As a counterexample, consider a strongly secure MAC where the first bit of the tag is always equal to the first bit of the message.2
MAC-then-Encrypt (MtE)
In MAC-then-Encrypt, the tag is computed and the message-tag pair is encrypted.
Given a message $m$, the sender outputs $c$ where
\[t \leftarrow S(k_2, m), \quad c \leftarrow E(k_1, m\parallel t).\]Decryption is done by $(m, t) \leftarrow D(k_1, c)$ and then verifying the tag with $V(k_2, m, t)$.
This is not secure either. It is known that the attacker can decrypt all traffic using a chosen ciphertext attack. (padding oracle attacks) Check Section 9.4.2.1
Encrypt-then-MAC (EtM)
In Encrypt-then-MAC, the encrypted message is signed, and is known to be secure in general.
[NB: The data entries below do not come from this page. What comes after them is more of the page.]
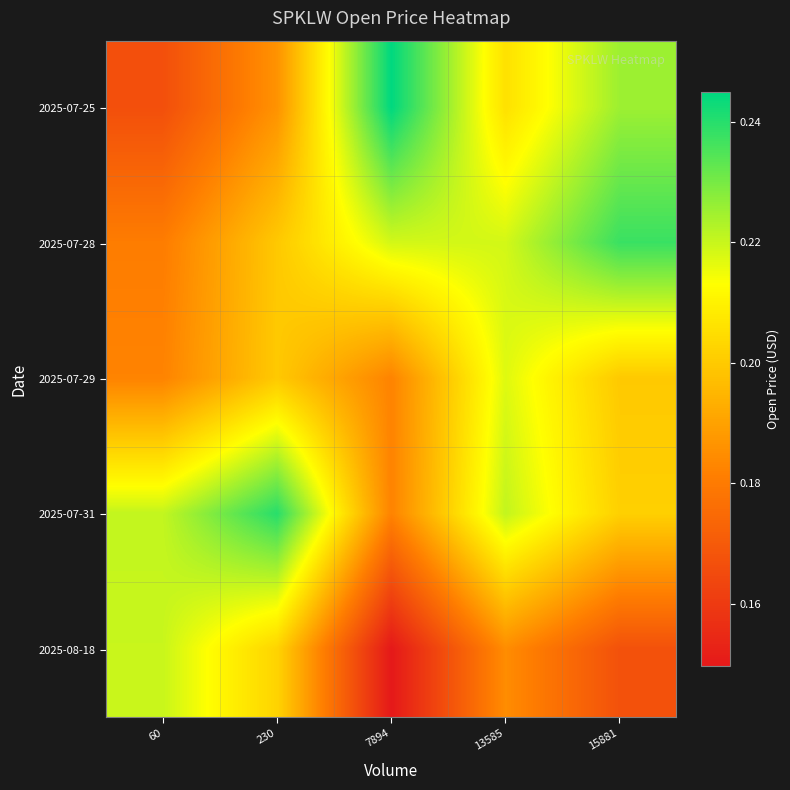

Rank the series by their maximum value, from lowest to highest.

2025-07-29, 2025-08-18, 2025-07-28, 2025-07-31, 2025-07-25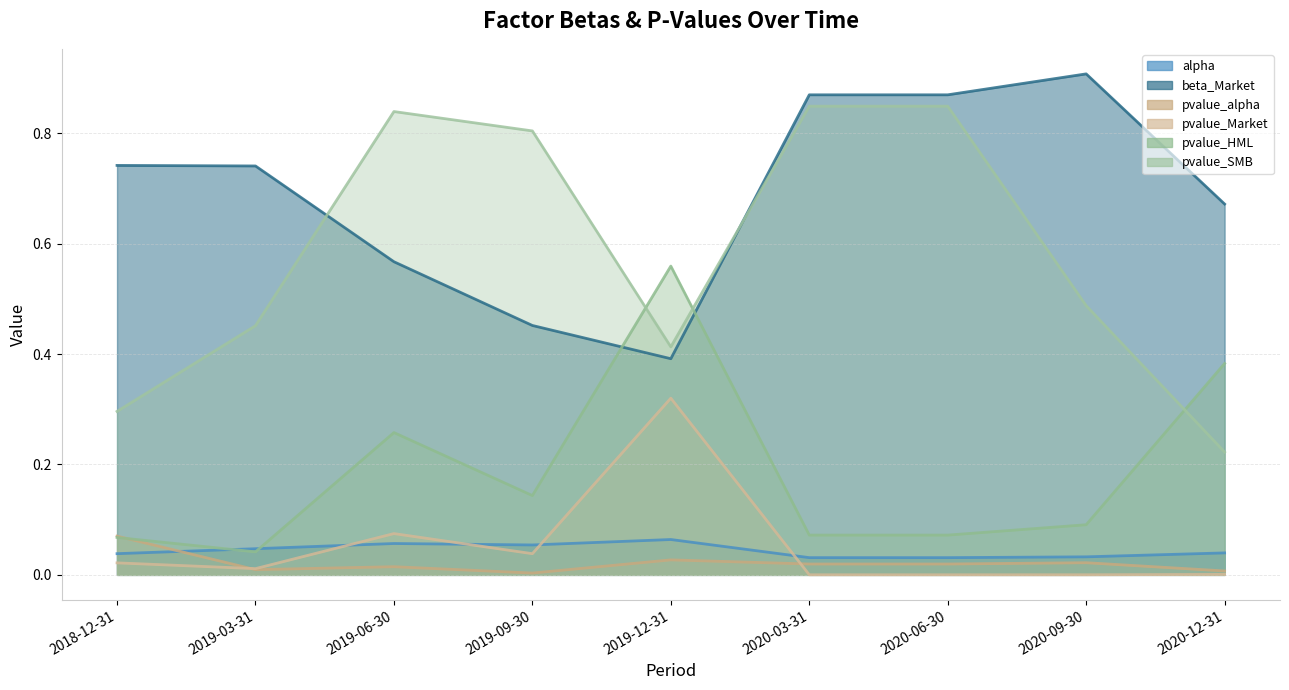

True or false: pvalue_Market has a value of 0.0 at 2020-03-31.

False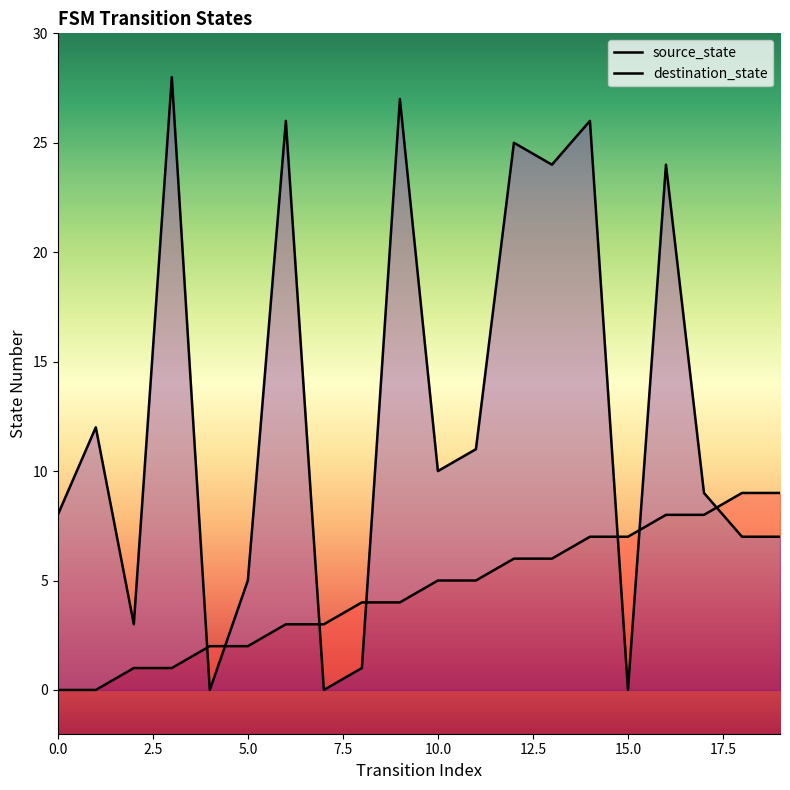

What is the difference between the highest and lowest values at 1?

12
Given a message $m$, the sender outputs $(c, t)$ where
\[c \leftarrow E(k_1, m), \quad t \leftarrow S(k_2, c).\]Decryption is done by returning $D(k_1, c)$ only if verification $V(k_2, c, t)$ succeeds.
Theorem. Let $\mathcal{E} = (E, D)$ be a cipher and let $\Pi = (S, V)$ be a MAC system. If $\mathcal{E}$ is CPA secure cipher and $\Pi$ is a strongly secure MAC, then $\mathcal{E}_\mathrm{EtM}$ is AE secure.
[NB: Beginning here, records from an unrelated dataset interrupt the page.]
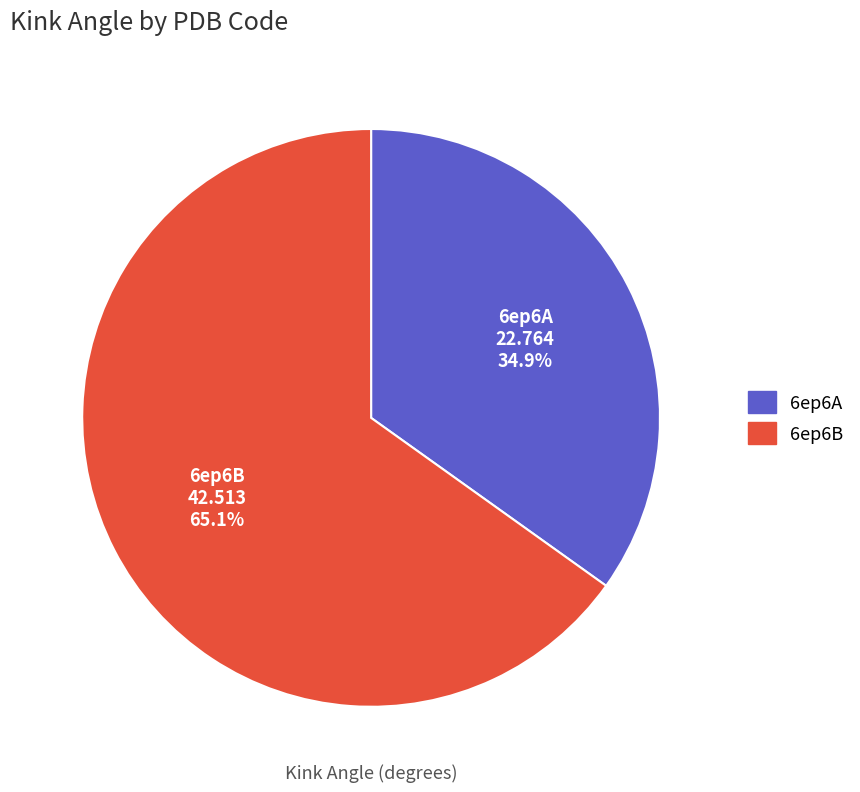

Is the sum of 6ep6B and 6ep6A greater than half?

Yes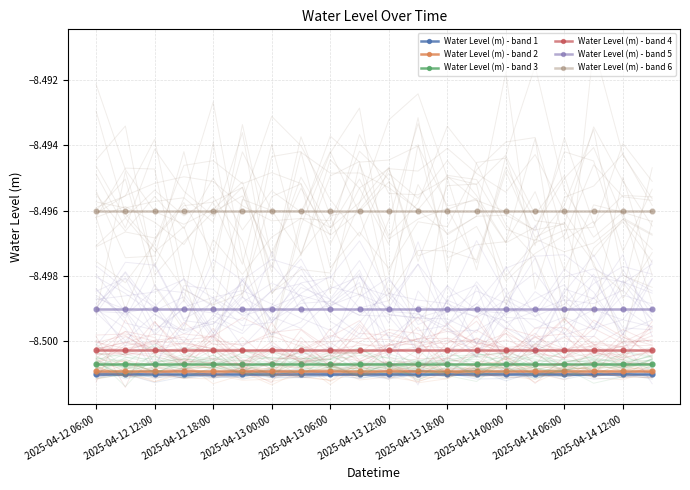

What is the value of the Water Level (m) - band 3 point at the 11th from the left?

-8.5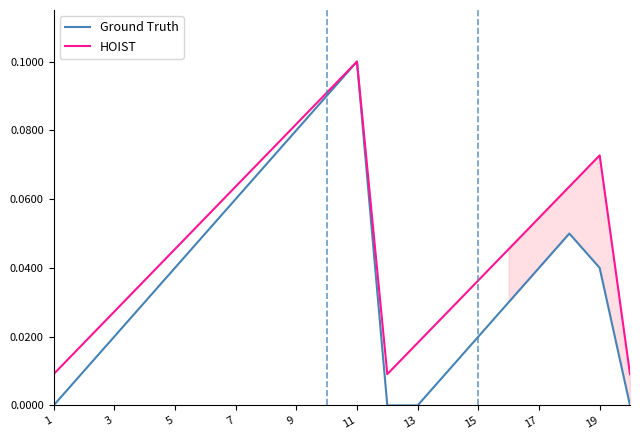

At how many categories does at least one series exceed 0?

20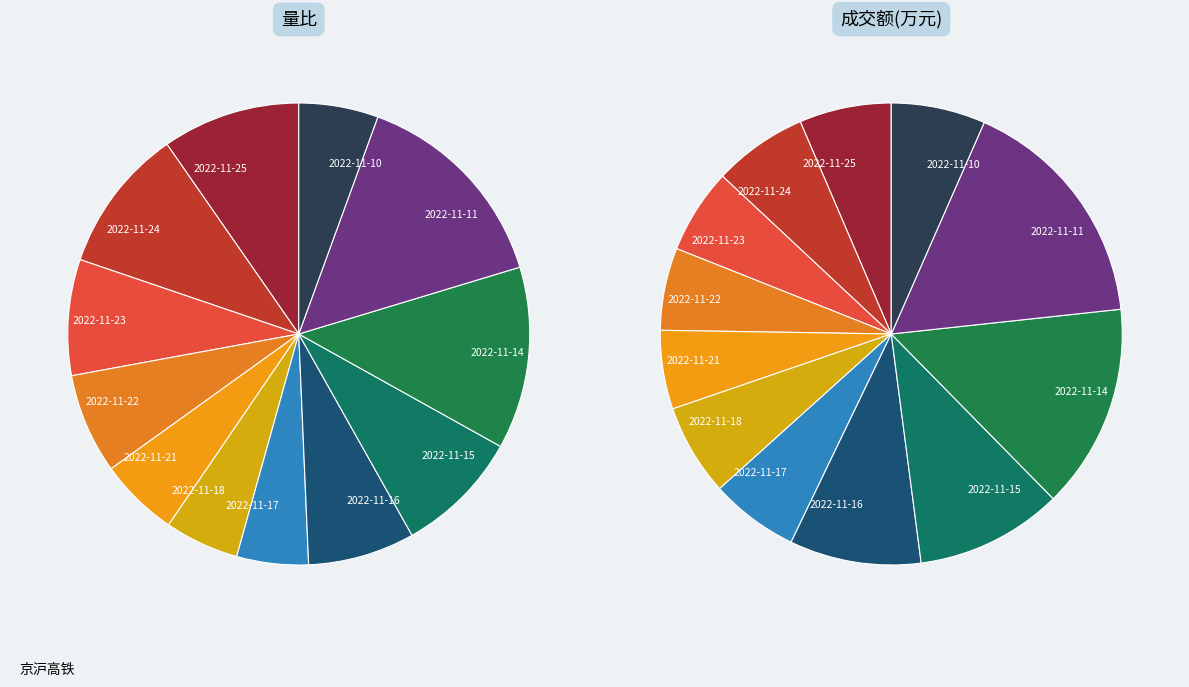

Is it true that 2022-11-22 is 6% of the pie?

True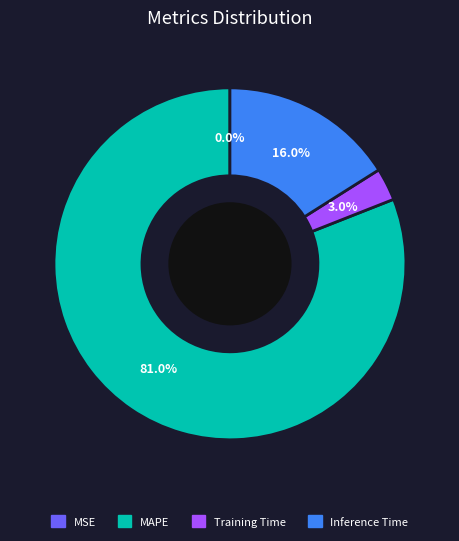

Do MAPE and Inference Time together represent more than half of the pie?

Yes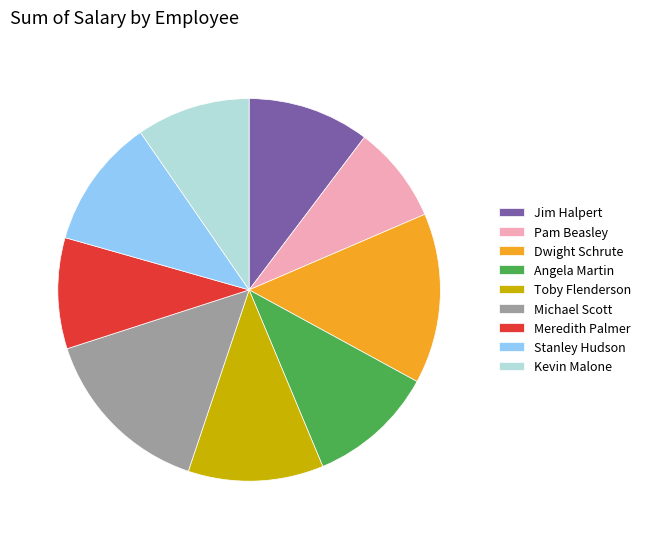

Which slice is the smallest?

Pam Beasley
For every efficient CI adversary $\mathcal{A} _ \mathrm{CI}$ attacking $\mathcal{E} _ \mathrm{EtM}$, there exists an efficient MAC adversary $\mathcal{B} _ \mathrm{MAC}$ attacking $\Pi$ such that
\[\mathrm{Adv}_{\mathrm{CI}}[\mathcal{A}_\mathrm{CI}, \mathcal{E}_\mathrm{EtM}] = \mathrm{Adv}_{\mathrm{MAC}}[\mathcal{B}_\mathrm{MAC}, \Pi].\]For every efficient CPA adversary $\mathcal{A} _ \mathrm{CPA}$ attacking $\mathcal{E} _ \mathrm{EtM}$, there exists an efficient CPA adversary $\mathcal{B} _ \mathrm{MAC}$ attacking $\mathcal{E}$ such that
\[\mathrm{Adv}_{\mathrm{CPA}}[\mathcal{A}_\mathrm{CPA}, \mathcal{E}_\mathrm{EtM}] = \mathrm{Adv}_{\mathrm{CPA}}[\mathcal{B}_\mathrm{CPA}, \mathcal{E}].\]
Proof. See Theorem 9.2.1
Remark. In the definition of strongly secure MACs, forging a new tag with the same ciphertext is admitted as a successful attack. Considering EtM construction, the attacker could construct a new valid tag and win the CI game if it was not for the strongly secure MAC definition.
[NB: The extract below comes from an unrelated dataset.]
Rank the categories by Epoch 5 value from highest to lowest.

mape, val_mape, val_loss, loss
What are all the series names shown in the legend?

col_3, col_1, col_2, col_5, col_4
Common Mistakes in EtM Implementation
- Do not use the same key for $\mathcal{E}$ and $\Pi$. The security proof above relies on the fact that the two keys $k_1, k_2 \in \mathcal{K}$ were chosen independently. See Exercise 9.8.1
- MAC must be applied to the full ciphertext. For example, if IV is not protected by the MAC, the attacker can create a new valid ciphertext by changing the IV.